Perkins, Laura Lee

A cropped headshot of a white woman with black hair and heavy makeup, wearing dangly earrings


Born: 1939

Died: 2018

Laura Lee Perkins was born Alice Faye Perkins, and she grew up in a coal mining town about fifty miles outside of Charleston, West Virginia. Perkins learned to play the guitar and sing at home, and her family was gifted a piano when she was a child. She never took lessons, but taught herself to play proficiently.

When she graduated from high school in 1957, she decided to move to Cleveland, Ohio, where she had heard there were a lot of factories where she might get a job. She was overwhelmed by the big city and moved to the nearby town of Elyria. She got a job as a waitress, and while out driving with friends she met at the diner where she worked, happened to meet local disc jockey Jeff Baxter. Baxter was playing a lot of rock and roll records at the time on WEOL. When he heard her play the piano, he made some demo tapes and sent them to fellow disc jockey Bill Randle—who was well connected in the industry and known for helping to break new rock and roll artists.
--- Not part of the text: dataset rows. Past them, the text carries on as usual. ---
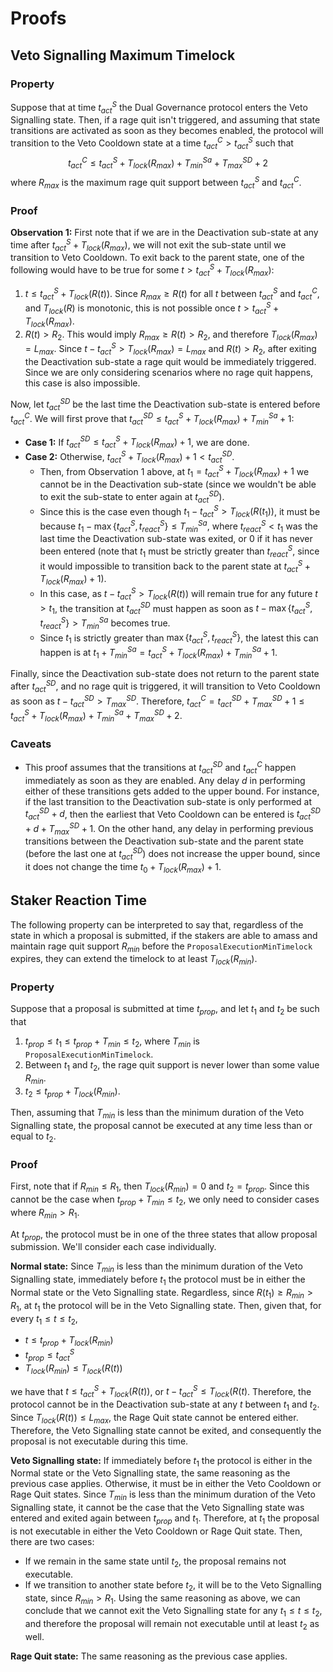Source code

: # Proofs

## Veto Signalling Maximum Timelock

### Property

Suppose that at time $t^S_{act}$ the Dual Governance protocol enters the Veto Signalling state. Then, if a rage quit isn't triggered, and assuming that state transitions are activated as soon as they becomes enabled, the protocol will transition to the Veto Cooldown state at a time $t^C_{act} > t^S_{act}$ such that
$$
t^C_{act} \leq t^S_{act} + T_{lock}(R_{max}) + T^{Sa}_{min} + T^{SD}_{max} + 2
$$
where $R_{max}$ is the maximum rage quit support between $t^S_{act}$ and $t^C_{act}$.

### Proof

**Observation 1:** First note that if we are in the Deactivation sub-state at any time after $t^S_{act} + T_{lock}(R_{max})$, we will not exit the sub-state until we transition to Veto Cooldown. To exit back to the parent state, one of the following would have to be true for some $t > t^S_{act} + T_{lock}(R_{max})$:
1. $t \leq t^S_{act} + T_{lock}(R(t))$. Since $R_{max} \geq R(t)$ for all $t$ between $t^S_{act}$ and $t^{C}_{act}$, and $T_{lock}(R)$ is monotonic, this is not possible once $t > t^S_{act} + T_{lock}(R_{max})$.
2. $R(t) > R_2$. This would imply $R_{max} \geq R(t) > R_2$, and therefore $T_{lock}(R_{max}) = L_{max}$. Since $t - t^S_{act} > T_{lock}(R_{max}) = L_{max}$ and $R(t) > R_2$, after exiting the Deactivation sub-state a rage quit would be immediately triggered. Since we are only considering scenarios where no rage quit happens, this case is also impossible.

Now, let $t^{SD}_{act}$ be the last time the Deactivation sub-state is entered before $t^C_{act}$. We will first prove that $t^{SD}_{act} \leq t^S_{act} + T_{lock}(R_{max}) + T^{Sa}_{min} + 1$:
* **Case 1:** If $t^{SD}_{act} \leq t^S_{act} + T_{lock}(R_{max}) + 1$, we are done.
* **Case 2:** Otherwise, $t^S_{act} + T_{lock}(R_{max}) + 1 < t^{SD}_{act}$.
    * Then, from Observation 1 above, at $t_1 = t^S_{act} + T_{lock}(R_{max}) + 1$ we cannot be in the Deactivation sub-state (since we wouldn't be able to exit the sub-state to enter again at $t^{SD}_{act}$).
    * Since this is the case even though $t_1 - t^S_{act} > T_{lock}(R(t_1))$, it must be because $t_1 - \max \{ t^S_{act}, t^S_{react} \} \leq T^{Sa}_{min}$, where $t^S_{react} < t_1$ was the last time the Deactivation sub-state was exited, or 0 if it has never been entered (note that $t_1$ must be strictly greater than $t^S_{react}$, since it would impossible to transition back to the parent state at $t^S_{act} + T_{lock}(R_{max}) + 1$).
    * In this case, as $t - t^S_{act} > T_{lock}(R(t))$ will remain true for any future $t > t_1$, the transition at $t^{SD}_{act}$ must happen as soon as $t - \max \{ t^S_{act}, t^S_{react} \} > T^{Sa}_{min}$ becomes true.
    * Since $t_1$ is strictly greater than $\max \{ t^S_{act}, t^S_{react} \}$, the latest this can happen is at $t_1 + T^{Sa}_{min} = t^S_{act} + T_{lock}(R_{max}) + T^{Sa}_{min} + 1$.

Finally, since the Deactivation sub-state does not return to the parent state after $t^{SD}_{act}$, and no rage quit is triggered, it will transition to Veto Cooldown as soon as $t - t^{SD}_{act} > T^{SD}_{max}$. Therefore, $t^C_{act} = t^{SD}_{act} + T^{SD}_{max} + 1 \leq t^S_{act} + T_{lock}(R_{max}) + T^{Sa}_{min} + T^{SD}_{max} + 2$.

### Caveats

* This proof assumes that the transitions at $t^{SD}_{act}$ and $t^C_{act}$ happen immediately as soon as they are enabled. Any delay $d$ in performing either of these transitions gets added to the upper bound. For instance, if the last transition to the Deactivation sub-state is only performed at $t^{SD}_{act} + d$, then the earliest that Veto Cooldown can be entered is $t^{SD}_{act} + d + T^{SD}_{max} + 1$. On the other hand, any delay in performing previous transitions between the Deactivation sub-state and the parent state (before the last one at $t^{SD}_{act}$) does not increase the upper bound, since it does not change the time $t_0 + T_{lock}(R_{max}) + 1$.

## Staker Reaction Time

The following property can be interpreted to say that, regardless of the state in which a proposal is submitted, if the stakers are able to amass and maintain rage quit support $R_{min}$ before the `ProposalExecutionMinTimelock` expires, they can extend the timelock to at least $T_{lock}(R_{min})$.

### Property

Suppose that a proposal is submitted at time $t_{prop}$, and let $t_1$ and $t_2$ be such that

1. $t_{prop} \leq t_1 \leq t_{prop} + T_{min} \leq t_2$, where $T_{min}$ is `ProposalExecutionMinTimelock`.
2. Between $t_1$ and $t_2$, the rage quit support is never lower than some value $R_{min}$.
3. $t_2 \leq t_{prop} + T_{lock}(R_{min})$.

Then, assuming that $T_{min}$ is less than the minimum duration of the Veto Signalling state, the proposal cannot be executed at any time less than or equal to $t_2$.

### Proof

First, note that if $R_{min} \leq R_1$, then $T_{lock}(R_{min}) = 0$ and $t_2 = t_{prop}$. Since this cannot be the case when $t_{prop} + T_{min} \leq t_2$, we only need to consider cases where $R_{min} > R_1$.

At $t_{prop}$, the protocol must be in one of the three states that allow proposal submission. We'll consider each case individually.

**Normal state:** Since $T_{min}$ is less than the minimum duration of the Veto Signalling state, immediately before $t_1$ the protocol must be in either the Normal state or the Veto Signalling state. Regardless, since $R(t_1) \geq R_{min} > R_1$, at $t_1$ the protocol will be in the Veto Signalling state. Then, given that, for every $t_1 \leq t \leq t_2$,
* $t \leq t_{prop} + T_{lock}(R_{min})$
* $t_{prop} \leq t^S_{act}$
* $T_{lock}(R_{min}) \leq T_{lock}(R(t))$

we have that $t \leq t^S_{act} + T_{lock}(R(t))$, or $t - t^S_{act} \leq T_{lock}(R(t)$. Therefore, the protocol cannot be in the Deactivation sub-state at any $t$ between $t_1$ and $t_2$. Since $T_{lock}(R(t)) \leq L_{max}$, the Rage Quit state cannot be entered either. Therefore, the Veto Signalling state cannot be exited, and consequently the proposal is not executable during this time.

**Veto Signalling state:** If immediately before $t_1$ the protocol is either in the Normal state or the Veto Signalling state, the same reasoning as the previous case applies. Otherwise, it must be in either the Veto Cooldown or Rage Quit states. Since $T_{min}$ is less than the minimum duration of the Veto Signalling state, it cannot be the case that the Veto Signalling state was entered and exited again between $t_{prop}$ and $t_1$. Therefore, at $t_1$ the proposal is not executable in either the Veto Cooldown or Rage Quit state. Then, there are two cases:
* If we remain in the same state until $t_2$, the proposal remains not executable.
* If we transition to another state before $t_2$, it will be to the Veto Signalling state, since $R_{min} > R_1$. Using the same reasoning as above, we can conclude that we cannot exit the Veto Signalling state for any $t_1 \leq t \leq t_2$, and therefore the proposal will remain not executable until at least $t_2$ as well.

**Rage Quit state:** The same reasoning as the previous case applies.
Randle helped Perkins to secure an opportunity to record for Imperial records in California, all expenses paid.

Perkins cut several sides there, where she was backed by the same band that accompanied Ricky Nelson (she was thrilled that she also got to meet Nelson). The label did some publicity for her—though they appeared to have listed her under several different stage names—and apparently tried to bill her as the “female Jerry Lee Lewis” because of her skill at the piano. Perkins returned to Cleveland, where she had difficulty promoting her recordings. She recalls that being single and working as a waitress, she couldn’t muster the payola required to break through in some markets. She would play record hops where she would lip sync to her Imperial sides. Some of the other acts at the hops she played included Connie Francis, the Everly Brothers, and Fabian.

Later, she relocated to Detroit, where her aunt took an interest in a career—even marching into radio stations and identifying herself as Perkins’s “press agent.” Perkins played a lot in the Detroit area and also toured with a band called Tony Thomas and the Tartans. She paused her music career when she married at age 23, but never quit entirely: she would still go out singing whenever she got the opportunity, and she wrote advertising jingles in the 1980s. She also made an album later in life entitled I’m Back and Here We Go: Laura Lee Perkins, Rockabilly Legend. She died in 2018.

“Kiss Me Baby” / “I Just Don’t Like This Kind of Livin’.” Imperial X5493 (1958).

“Don’t Wait Up” / “Oh La Baby.” Imperial X5507 (1958).

Craig “Bones” Maki, “Laura Lee Perkins Isn’t Lost!” Blue Suede News 70 (Spring 2005), 19–22.

Interview with the author, 1 November 2011.